2) Libatkan suami dalam perawatan bayi
Rasional : Membantu keterikatan ibu dengan bayi
3) Latih ibu untuk perawatan payudara secara mandiri dan teratur
Rasional : Mempertahankan produksi ASI secara terus menerus sehingga
kebutuhan bayi akan ASI tercukupi
4) Motivasi ibu untuk meningkatkan intake cairan dan diet TKTP
Rasional : Meningkatkan produksi ASI
5) Lakukan rawat gabung segera mungkin bila bayi tidak terdapat komplikasi
pada bayi atau ibu
Rasional : Meningkatkan hubungan ibu dan bayi sedini mungkin
(Doengoes EM, 2010. Rencana Asuhan Keperawatan. Jakarta EGC)
DAFTAR PUSTAKA

1. Marylin E. Doengoes, Mary Frances Moorhouse, Alice C. Geisster (2010), Rencana


Asuhan Keperawatan : Pedoman untuk Perencanaan dan Pendokumentasian
Perawatan Pasien Edisi 3, Penerbit Buku Kedokteran EGC, Jakarta.

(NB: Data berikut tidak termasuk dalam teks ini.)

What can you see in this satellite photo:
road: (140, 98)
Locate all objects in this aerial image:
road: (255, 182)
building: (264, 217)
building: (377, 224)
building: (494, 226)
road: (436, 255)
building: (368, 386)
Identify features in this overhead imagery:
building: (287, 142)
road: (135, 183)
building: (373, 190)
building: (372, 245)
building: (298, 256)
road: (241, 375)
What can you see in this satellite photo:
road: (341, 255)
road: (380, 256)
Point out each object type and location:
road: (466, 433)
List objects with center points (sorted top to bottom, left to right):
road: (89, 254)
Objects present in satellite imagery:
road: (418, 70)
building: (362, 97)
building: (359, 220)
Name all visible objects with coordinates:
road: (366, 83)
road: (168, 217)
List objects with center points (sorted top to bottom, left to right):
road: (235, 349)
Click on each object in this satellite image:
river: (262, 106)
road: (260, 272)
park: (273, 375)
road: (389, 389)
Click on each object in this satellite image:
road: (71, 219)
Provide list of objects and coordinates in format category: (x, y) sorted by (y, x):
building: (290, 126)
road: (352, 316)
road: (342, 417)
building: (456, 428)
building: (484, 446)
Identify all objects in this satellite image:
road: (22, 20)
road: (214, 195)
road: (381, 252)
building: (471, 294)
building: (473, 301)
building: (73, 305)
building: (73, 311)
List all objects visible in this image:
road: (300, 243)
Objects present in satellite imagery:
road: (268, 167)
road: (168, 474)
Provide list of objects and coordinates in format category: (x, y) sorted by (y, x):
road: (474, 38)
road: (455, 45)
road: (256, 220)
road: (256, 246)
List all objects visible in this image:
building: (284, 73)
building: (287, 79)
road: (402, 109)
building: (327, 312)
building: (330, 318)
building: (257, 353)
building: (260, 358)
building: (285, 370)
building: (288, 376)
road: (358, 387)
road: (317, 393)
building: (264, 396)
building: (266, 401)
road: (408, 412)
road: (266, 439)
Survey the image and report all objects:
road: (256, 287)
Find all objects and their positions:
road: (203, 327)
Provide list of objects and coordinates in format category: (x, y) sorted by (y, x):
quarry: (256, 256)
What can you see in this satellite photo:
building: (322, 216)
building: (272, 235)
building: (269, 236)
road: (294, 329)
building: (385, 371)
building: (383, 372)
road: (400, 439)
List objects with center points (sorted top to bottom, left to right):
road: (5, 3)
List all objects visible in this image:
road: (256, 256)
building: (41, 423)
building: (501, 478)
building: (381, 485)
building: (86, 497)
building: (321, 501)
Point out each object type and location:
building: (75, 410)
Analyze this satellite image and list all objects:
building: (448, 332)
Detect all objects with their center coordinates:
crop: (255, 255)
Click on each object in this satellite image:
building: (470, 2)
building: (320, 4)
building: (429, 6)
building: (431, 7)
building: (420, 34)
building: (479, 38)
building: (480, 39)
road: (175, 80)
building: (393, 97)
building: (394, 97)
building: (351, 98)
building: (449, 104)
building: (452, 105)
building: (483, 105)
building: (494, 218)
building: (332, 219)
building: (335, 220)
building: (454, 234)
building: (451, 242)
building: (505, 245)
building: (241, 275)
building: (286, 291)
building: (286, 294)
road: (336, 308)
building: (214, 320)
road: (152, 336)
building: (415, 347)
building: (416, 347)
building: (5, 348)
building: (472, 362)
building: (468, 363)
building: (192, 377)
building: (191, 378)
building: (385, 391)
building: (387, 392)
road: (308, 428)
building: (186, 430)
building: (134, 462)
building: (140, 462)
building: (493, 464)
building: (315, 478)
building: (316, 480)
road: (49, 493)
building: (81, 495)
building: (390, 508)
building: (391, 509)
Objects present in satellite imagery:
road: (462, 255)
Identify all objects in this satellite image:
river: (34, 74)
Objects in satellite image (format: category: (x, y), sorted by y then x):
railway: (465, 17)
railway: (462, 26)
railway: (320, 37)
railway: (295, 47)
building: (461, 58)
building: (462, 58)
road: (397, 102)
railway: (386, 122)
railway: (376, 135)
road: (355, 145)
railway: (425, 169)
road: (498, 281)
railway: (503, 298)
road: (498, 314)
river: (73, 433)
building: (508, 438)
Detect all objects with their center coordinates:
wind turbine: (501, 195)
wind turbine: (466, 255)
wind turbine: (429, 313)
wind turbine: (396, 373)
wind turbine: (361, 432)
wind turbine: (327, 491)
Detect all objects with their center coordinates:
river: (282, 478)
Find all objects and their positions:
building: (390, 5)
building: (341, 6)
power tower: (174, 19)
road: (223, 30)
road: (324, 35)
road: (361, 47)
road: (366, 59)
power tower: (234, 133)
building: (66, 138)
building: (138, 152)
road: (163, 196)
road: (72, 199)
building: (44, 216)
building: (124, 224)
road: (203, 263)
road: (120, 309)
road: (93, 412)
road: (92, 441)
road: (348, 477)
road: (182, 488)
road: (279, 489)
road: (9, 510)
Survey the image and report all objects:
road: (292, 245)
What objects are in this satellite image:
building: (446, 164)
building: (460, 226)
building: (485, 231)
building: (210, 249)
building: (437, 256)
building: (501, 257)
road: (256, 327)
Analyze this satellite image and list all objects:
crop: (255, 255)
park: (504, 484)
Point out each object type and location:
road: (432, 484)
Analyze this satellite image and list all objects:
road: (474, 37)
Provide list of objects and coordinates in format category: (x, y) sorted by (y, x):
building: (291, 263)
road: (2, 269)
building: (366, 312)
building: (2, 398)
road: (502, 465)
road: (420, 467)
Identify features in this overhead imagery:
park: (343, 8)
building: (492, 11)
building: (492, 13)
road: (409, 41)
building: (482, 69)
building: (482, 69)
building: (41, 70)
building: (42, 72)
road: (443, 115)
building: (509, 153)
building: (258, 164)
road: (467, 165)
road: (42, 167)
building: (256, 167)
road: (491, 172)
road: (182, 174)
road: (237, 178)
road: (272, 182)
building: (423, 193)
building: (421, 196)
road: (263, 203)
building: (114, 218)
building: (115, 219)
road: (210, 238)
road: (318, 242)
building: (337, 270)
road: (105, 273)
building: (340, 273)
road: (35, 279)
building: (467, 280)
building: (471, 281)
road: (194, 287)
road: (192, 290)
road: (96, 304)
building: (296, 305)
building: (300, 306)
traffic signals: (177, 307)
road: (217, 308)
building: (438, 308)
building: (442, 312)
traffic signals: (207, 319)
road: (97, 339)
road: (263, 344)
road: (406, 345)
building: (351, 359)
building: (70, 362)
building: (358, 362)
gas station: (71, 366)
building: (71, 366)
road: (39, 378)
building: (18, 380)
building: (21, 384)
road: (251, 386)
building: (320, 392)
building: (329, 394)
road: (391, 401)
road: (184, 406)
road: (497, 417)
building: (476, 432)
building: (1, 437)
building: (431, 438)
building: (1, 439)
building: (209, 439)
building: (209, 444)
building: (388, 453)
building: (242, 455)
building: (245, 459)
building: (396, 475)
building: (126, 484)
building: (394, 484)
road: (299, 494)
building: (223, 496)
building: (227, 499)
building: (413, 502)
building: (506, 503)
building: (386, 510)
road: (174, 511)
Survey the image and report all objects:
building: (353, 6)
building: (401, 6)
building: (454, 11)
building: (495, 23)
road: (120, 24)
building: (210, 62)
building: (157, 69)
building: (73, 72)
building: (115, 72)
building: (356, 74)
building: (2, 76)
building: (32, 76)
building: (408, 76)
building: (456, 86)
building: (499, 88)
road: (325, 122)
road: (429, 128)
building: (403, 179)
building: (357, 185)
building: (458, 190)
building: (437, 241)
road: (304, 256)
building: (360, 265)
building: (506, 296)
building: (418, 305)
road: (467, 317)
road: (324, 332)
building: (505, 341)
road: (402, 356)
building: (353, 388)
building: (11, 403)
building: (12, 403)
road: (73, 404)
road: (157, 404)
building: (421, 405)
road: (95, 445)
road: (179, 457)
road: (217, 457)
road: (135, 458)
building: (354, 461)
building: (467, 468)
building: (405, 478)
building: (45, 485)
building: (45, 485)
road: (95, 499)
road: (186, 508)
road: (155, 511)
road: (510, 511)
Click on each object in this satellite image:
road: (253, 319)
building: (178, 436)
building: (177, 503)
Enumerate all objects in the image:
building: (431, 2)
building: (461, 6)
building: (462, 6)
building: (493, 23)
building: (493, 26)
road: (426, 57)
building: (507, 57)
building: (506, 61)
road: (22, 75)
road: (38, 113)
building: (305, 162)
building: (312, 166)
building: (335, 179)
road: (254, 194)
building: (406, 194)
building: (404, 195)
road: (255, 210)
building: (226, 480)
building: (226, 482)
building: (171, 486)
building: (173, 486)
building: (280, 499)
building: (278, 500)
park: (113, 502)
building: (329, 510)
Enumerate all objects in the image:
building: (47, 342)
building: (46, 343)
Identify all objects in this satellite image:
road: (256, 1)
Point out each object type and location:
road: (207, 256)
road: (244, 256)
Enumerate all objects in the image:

2. Rukiyah & Yuliati 2010 Asuhan Kebidanan 4, Transinfo media, Jakarta.
3. Corwin, EJ. 2009. Buku Saku Patofisiologi. Jakarta : EGC
4. Doengoes EM, 2010. Rencana Asuhan Keperawatan. Jakarta EGC
5. Hamilton, 2015
6. Rustam Mochtar, 2010
7. Retno, dkk 2011. Buku Pnduan Praktek Lboratorium : Keperawatan Maternitas
Program Studi Keperawatan Sekolah Tinggi Jendral Achmad Yani. Yogyakarta.